$200 Million in U.S. Aid to Sudan Suspended

The Washington Post

The United States has suspended payment of nearly $200 million in economic assistance to Sudan, one of its largest African recipients of aid, because of the steady deterioration in the economic and political situation there.

The decision, made late last year and not publicly disclosed, reflects a growing despair among Western donors and international aid agencies about how to deal with Sudanese President Jaafar Numeiri, who for the past several years has been bent on the controversial Islamization of his disparate country, apparently without regard for the economic and political cost.
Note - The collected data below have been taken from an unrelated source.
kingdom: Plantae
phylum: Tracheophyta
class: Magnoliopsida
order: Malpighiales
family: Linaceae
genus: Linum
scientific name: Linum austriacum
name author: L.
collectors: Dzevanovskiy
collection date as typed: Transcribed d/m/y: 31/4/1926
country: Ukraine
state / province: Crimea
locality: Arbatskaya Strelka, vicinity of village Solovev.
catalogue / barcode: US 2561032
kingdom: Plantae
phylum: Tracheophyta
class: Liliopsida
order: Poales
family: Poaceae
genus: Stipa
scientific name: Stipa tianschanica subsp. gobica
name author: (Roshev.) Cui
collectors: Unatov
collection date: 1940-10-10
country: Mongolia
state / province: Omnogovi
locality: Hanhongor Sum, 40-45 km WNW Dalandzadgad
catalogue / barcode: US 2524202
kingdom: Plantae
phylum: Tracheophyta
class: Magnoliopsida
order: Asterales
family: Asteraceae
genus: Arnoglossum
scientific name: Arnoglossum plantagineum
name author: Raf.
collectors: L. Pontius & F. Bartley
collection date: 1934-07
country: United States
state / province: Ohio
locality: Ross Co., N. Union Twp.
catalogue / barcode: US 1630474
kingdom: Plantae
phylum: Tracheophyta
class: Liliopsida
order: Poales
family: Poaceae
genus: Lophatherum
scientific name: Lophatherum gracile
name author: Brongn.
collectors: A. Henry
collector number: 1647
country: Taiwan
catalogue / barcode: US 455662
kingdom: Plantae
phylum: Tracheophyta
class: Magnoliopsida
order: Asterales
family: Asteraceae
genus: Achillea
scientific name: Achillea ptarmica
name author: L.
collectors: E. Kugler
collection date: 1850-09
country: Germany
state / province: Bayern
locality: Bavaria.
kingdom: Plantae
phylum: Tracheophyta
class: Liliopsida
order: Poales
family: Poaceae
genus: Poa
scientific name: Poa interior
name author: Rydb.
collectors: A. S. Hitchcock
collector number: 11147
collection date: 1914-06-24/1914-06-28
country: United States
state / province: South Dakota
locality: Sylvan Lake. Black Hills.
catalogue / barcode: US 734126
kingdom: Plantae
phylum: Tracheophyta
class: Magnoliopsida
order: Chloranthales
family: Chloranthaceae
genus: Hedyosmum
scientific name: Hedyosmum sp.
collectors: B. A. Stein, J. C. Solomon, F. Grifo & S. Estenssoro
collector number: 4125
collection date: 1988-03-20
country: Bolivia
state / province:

U.S. officials said the decision was made after months of "very high-level, across-the-board attention" in the Reagan Administration and that the Sudanese were informed of it in mid-December.

The decision was not an isolated one. An economic rescue package put together in 1982 by the International Monetary Fund, the World Bank and Western donors worth $1.5 billion annually in aid and deferred debt payments already had fallen apart because Sudan was $100 million in arrears to the IMF and $264 million on its entire 1984 debt service.

Decided on Freeze

Last fall, U.S. policy-makers debated whether to freeze $102 million in economic support funds earmarked for Sudan for the 1984 fiscal year but still unspent, and they also debated what to do about $112 million for 1985.

They decided in December that the United States would not disburse the money because the whole $750-million IMF-sponsored debt-relief plan had gone awry, one source said.

The "freeze," as State Department officials call it, has not affected either Washington's regular economic assistance program to Sudan of $28 million this fiscal year, the $45-million military assistance program or the sending of emergency food to help refugees. Numeiri, regarded as one of the United States' closest African friends, has become the subject of a major dilemma for the Reagan Administration, which views his country as strategically important to its African and Middle East policies.

Numeiri has offered the use of Sudan's air bases and naval facilities for the U.S. Central Command forces and assisted in the airlift of thousands of Ethiopian Jews to Israel.